Question

The true statement regarding glycerol is/are (A) two \(1^{\circ}\) alcohol (B) Trihydric alcohol (C) one \(2^{\circ}\) alcohol (D) All of these

Short answer

The true statement regarding glycerol is (B) Trihydric alcohol, as glycerol has three hydroxyl groups (-OH) and all alcohol groups are primary alcohols (1°).

Step-by-step solution

Identifying the Hydroxyl Group in Glycerol

The molecular formula for glycerol is C3H8O3. It has three carbon atoms and each carbon atom is attached to one hydroxyl functional group (-OH). Therefore, it is a polyhydric (specifically trihydric) alcohol.

Classifying the Alcohols

Since each of the carbon atoms in glycerol connected to the -OH groups are only attached to one other carbon atom, all alcohol groups in glycerol are primary alcohols (1°). There are no secondary (2°) or tertiary (3°) alcohols in glycerol.

Verifying the Statements

Based on the information derived in previous steps: (A) 'Two 1° alcohols' - this statement is incorrect, as there are three primary alcohols, not two. (B) 'Trihydric alcohol' - this statement is correct, as glycerol has three hydroxyl groups and hence categorized as a trihydric alcohol. (C) 'One 2° alcohol' - this statement is incorrect, as none of the alcohol groups in glycerol are secondary alcohols. (D) 'All of these' - this statement is incorrect as not all previous points are correct. The correct statement regarding glycerol is only (B) - it is a trihydric alcohol.

Key concepts

Alcohol Classification

In organic chemistry, alcohols are classified based on the number of carbon atoms linked to the carbon bearing the hydroxyl (-OH) group. This classification determines whether an alcohol is primary, secondary, or tertiary. It's a simple system:

• Primary (1°) alcohols: The carbon with the -OH group is linked to only one other carbon.
• Secondary (2°) alcohols: The carbon with the -OH group is linked to two other carbons.
• Tertiary (3°) alcohols: The carbon with the -OH group is linked to three other carbons.

Understanding this classification helps predict the reactivity and properties of different alcohols. In the case of glycerol, all the -OH groups are attached to primary carbons, classifying all as primary alcohols. This classification affects glycerol's solubility, boiling point, and other physical properties.

Functional Groups

Functional groups are specific groups of atoms within molecules that dictate how those molecules behave in chemical reactions. They are often the site of chemical reactions. The hydroxyl group (-OH) is one such functional group found in alcohols. The presence of these groups drastically changes the properties of the molecule.

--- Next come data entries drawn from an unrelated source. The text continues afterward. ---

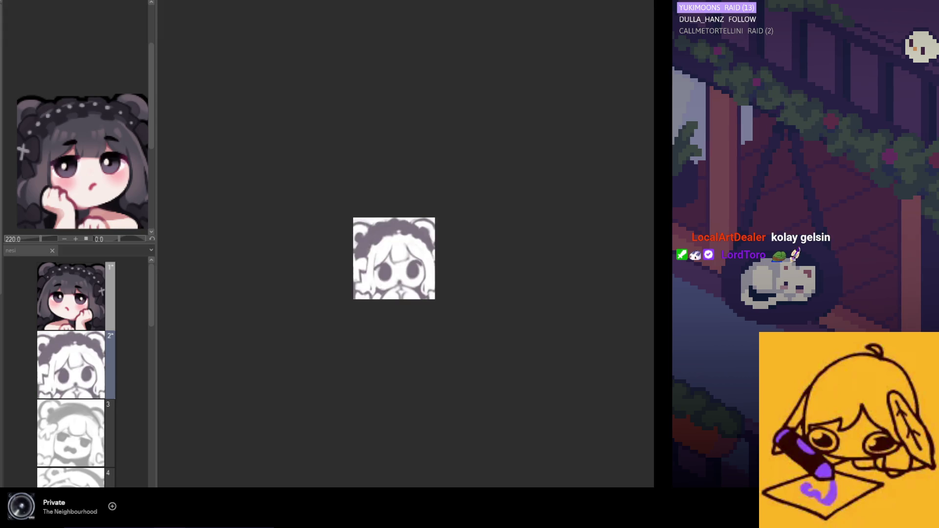
key(ctrl+y)
key(ctrl+z)
key(ctrl+y)
key(ctrl+z)
key(ctrl+y)
key(ctrl+z)
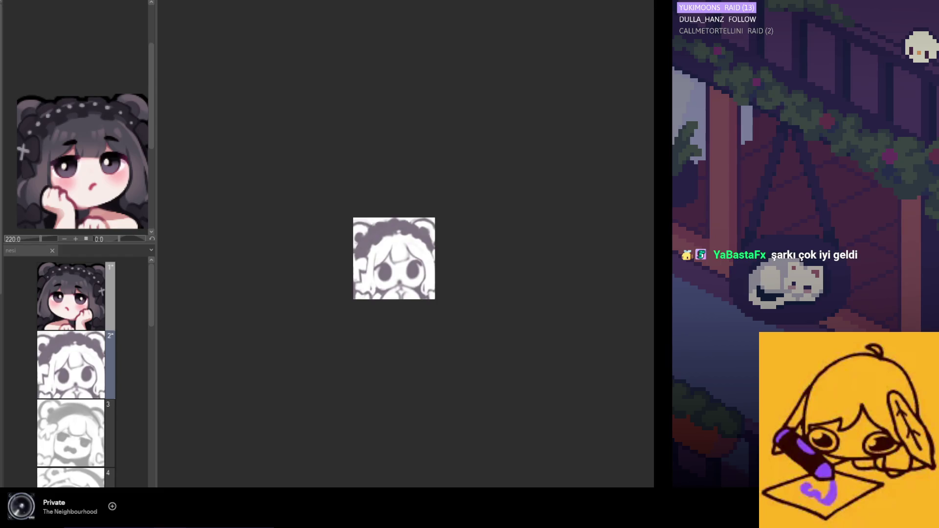
key(ctrl+z)
key(ctrl+z)
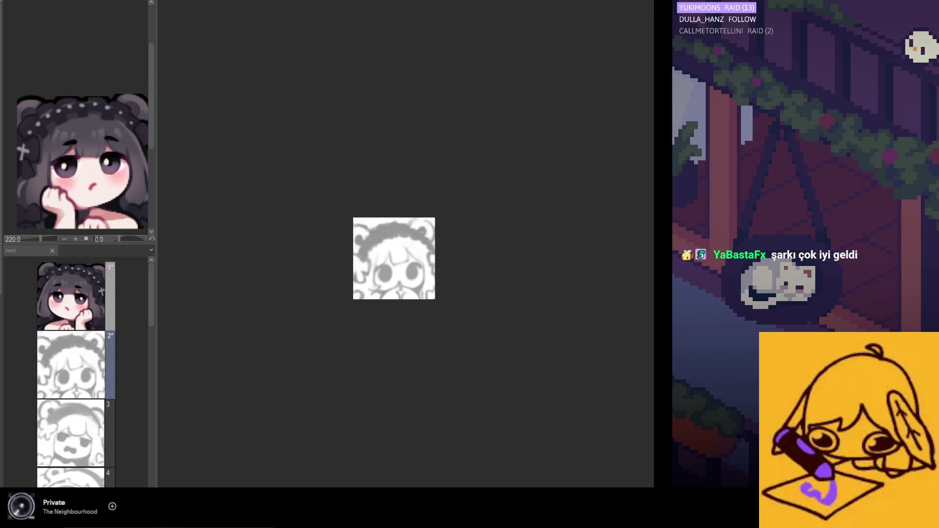
key(ctrl+y)
key(ctrl+y)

• The hydroxyl group makes alcohols polar, allowing them to form hydrogen bonds.
• This increases their solubility in water and affects their boiling points.

In glycerol, each carbon is bonded to a hydroxyl group. This makes it highly polar and very soluble in water. It’s why glycerol is used in various cosmetic and pharmaceutical products, taking advantage of its moisturizing properties due to the hydrogen bonding capability of its functional groups.

Glycerol Structure

Glycerol, also known as glycerine, is a simple polyhydric alcohol with the molecular formula C3H8O3. It's a colorless, odorless liquid that is sweet-tasting and non-toxic, often used in the food and cosmetic industries. The structure of glycerol consists of three carbon atoms, each bearing a hydroxyl group (-OH).

• Carbon 1, 2, and 3: Each of these carbon atoms is connected to one hydroxyl group, making it a trihydric alcohol.
• The presence of three -OH groups contributes to its high viscosity and hygroscopic nature.

Glycerol's structure enables extensive hydrogen bonding, leading to its unique physical properties like being a good humectant. Understanding its structure is crucial in fields like biochemistry and materials science, where glycerol's role as a backbone in triglycerides is essential.